Whom do you seek.....referring to the Latin Easter liturgy.  What is the best pronunciation of this phrase.

Kem Keritis or Kwem Kweritis?  Or something else?

Thanks for your help.


----------



## Schimmelreiter

There's no extant audio recording of the scene but I'd say





sirgawain said:


> Kwem Kweritis


----------



## Scholiast

salvete sodales

There have been previous threads about "Ecclesiastical" Latin, and the "rules" of pronunciation, but I cannot at once find them. Maybe Cagey or another Moderator can advise?

But for the time being: there is no single "correct" pronunciation for what is sometimes (wrongly) called "Church Latin". How the Latin texts are pronounced depends entirely on where and for whom the anthems or chants were or are to be sung, and when.

Thus, for example, Italian ensembles, ecclesiastical and other, have always pronounced "Church" Latin as if it were modern Italian (Cwem cwairitis); French "Kem Kairitis", and German singers will usually give us "Kvem Kvairitis".

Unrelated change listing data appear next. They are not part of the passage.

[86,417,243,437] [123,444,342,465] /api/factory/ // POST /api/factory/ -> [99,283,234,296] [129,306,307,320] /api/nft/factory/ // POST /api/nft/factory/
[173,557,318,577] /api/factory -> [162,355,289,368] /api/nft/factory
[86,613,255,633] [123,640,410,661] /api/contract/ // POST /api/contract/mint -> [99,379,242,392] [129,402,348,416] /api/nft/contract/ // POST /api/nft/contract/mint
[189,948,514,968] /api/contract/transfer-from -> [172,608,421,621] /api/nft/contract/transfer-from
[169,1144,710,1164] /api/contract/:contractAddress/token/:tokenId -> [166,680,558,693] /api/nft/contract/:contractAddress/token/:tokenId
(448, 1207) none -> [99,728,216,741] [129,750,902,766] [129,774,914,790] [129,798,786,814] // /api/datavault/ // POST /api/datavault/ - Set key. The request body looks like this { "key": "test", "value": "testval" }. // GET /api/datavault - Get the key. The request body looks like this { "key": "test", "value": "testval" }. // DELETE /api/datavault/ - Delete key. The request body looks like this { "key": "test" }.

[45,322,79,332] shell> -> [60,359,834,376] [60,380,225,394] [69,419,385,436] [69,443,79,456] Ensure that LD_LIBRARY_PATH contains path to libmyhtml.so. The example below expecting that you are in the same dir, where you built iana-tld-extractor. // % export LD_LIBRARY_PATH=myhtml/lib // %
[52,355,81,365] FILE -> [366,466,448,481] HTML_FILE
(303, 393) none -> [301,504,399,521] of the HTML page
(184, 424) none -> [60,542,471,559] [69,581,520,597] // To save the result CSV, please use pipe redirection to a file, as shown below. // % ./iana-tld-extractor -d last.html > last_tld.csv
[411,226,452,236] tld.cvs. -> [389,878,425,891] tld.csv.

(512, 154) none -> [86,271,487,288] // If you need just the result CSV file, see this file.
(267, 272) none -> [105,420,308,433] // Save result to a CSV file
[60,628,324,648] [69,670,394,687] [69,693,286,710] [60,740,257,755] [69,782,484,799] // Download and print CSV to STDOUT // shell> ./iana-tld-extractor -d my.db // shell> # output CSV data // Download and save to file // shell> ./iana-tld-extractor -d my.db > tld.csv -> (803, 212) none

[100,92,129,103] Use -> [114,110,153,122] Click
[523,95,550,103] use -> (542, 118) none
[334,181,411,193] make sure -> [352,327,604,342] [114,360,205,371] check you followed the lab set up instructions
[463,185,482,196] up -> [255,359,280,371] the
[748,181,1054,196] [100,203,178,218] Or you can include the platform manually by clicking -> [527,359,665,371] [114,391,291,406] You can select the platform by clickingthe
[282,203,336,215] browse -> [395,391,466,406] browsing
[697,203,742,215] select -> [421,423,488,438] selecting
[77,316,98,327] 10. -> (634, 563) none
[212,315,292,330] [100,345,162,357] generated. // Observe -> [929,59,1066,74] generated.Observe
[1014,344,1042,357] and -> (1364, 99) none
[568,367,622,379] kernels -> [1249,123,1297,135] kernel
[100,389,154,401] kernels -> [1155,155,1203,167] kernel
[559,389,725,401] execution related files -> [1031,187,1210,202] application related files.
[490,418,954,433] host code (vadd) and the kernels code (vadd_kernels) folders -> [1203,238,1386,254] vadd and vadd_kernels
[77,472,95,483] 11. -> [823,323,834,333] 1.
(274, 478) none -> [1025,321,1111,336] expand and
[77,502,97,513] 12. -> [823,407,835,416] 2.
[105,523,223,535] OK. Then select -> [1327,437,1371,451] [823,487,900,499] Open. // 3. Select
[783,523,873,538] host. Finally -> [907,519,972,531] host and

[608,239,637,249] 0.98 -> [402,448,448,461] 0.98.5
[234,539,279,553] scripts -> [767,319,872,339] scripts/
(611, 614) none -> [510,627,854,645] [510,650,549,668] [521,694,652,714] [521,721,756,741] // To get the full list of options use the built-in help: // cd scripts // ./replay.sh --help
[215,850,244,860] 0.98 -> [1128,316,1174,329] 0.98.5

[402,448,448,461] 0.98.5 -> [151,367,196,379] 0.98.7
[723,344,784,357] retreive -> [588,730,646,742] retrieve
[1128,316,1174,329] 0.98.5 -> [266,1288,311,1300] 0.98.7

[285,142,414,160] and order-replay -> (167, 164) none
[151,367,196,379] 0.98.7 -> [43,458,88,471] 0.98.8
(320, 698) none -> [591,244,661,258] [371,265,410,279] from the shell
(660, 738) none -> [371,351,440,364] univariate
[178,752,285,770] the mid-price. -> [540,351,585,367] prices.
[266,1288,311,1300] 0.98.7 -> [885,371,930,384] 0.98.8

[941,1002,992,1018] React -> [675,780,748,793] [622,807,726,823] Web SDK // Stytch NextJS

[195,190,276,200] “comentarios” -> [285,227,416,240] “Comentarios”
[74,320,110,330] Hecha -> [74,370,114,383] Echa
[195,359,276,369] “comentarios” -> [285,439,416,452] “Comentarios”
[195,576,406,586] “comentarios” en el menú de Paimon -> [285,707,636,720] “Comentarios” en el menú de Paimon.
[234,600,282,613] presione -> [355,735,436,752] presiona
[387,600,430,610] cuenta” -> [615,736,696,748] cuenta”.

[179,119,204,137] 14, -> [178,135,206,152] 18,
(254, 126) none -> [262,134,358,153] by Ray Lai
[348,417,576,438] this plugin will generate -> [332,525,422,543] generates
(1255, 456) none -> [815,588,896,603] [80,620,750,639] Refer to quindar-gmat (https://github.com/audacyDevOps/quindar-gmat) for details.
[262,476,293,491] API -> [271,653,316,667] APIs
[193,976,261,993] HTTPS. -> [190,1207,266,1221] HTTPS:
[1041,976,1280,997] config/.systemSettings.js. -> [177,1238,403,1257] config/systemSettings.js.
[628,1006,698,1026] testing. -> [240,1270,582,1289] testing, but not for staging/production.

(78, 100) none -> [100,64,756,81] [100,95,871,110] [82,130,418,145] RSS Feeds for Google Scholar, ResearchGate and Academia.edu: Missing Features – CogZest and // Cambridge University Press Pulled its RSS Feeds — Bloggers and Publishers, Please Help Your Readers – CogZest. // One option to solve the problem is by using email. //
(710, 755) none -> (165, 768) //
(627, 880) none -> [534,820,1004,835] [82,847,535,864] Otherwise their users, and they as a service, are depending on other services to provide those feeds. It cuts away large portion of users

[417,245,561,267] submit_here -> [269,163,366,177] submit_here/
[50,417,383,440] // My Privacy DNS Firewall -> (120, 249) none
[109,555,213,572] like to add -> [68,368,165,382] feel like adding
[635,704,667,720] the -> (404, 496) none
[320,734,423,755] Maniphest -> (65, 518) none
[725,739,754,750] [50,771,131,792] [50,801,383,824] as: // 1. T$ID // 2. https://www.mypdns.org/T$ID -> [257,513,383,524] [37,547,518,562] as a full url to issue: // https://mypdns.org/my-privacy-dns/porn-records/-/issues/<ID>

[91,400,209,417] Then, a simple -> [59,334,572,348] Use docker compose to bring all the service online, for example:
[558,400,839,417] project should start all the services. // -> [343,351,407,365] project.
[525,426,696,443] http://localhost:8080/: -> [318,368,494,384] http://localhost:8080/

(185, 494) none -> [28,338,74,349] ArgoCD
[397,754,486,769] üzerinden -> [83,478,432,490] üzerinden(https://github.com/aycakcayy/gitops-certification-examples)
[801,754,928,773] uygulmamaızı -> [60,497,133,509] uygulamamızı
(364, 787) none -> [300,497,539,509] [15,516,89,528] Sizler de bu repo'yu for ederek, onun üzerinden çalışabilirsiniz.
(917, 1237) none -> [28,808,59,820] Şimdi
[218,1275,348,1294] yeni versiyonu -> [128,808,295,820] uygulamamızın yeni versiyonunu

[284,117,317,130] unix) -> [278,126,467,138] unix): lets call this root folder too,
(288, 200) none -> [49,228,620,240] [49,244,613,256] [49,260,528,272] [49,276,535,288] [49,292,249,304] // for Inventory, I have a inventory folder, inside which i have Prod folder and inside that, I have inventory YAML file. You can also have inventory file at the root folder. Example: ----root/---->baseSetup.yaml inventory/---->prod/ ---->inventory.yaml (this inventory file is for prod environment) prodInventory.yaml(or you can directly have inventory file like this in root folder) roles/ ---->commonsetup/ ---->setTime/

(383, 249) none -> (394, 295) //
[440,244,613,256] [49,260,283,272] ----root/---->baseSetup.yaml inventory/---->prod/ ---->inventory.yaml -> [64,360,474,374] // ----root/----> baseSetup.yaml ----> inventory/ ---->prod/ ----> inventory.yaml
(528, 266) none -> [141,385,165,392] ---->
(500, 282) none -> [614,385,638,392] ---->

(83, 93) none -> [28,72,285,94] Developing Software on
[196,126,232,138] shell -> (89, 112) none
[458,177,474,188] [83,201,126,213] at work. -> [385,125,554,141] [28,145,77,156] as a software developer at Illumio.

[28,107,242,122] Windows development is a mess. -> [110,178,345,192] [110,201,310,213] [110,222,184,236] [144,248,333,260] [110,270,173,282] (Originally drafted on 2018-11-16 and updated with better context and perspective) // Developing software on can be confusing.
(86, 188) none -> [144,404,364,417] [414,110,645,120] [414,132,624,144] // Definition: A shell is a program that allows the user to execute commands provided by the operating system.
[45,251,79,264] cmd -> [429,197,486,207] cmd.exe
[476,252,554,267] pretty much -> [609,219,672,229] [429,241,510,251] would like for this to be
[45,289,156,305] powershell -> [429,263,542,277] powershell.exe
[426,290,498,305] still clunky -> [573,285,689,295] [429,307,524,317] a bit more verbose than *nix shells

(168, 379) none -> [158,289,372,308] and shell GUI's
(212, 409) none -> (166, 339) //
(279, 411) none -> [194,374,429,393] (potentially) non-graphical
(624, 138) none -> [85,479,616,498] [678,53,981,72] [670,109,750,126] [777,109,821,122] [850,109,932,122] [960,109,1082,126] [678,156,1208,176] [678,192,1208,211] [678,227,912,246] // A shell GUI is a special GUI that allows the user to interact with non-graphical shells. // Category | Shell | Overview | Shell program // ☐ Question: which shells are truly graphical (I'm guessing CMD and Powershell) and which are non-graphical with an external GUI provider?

I work with a Church Choir in England, and we constantly have to discuss what is appropriate. It all depends on whether one is trying to maintain period authenticity, or convey the sense of the liturgy to worshippers.

Σ


----------



## fdb

The Italianate Church Latin pronunciation is /kwem kweritis/.


----------



## sirgawain

Thanks to all - very useful responses.


----------



## CapnPrep

Schimmelreiter said:


> There's no extant audio recording of the scene


And if there were, would we hear anyone speaking Latin on it?


----------



## Schimmelreiter

CapnPrep said:


> And if there were, would we hear anyone speaking Latin on it?


Vere dixisti. Iocum malum movi.


----------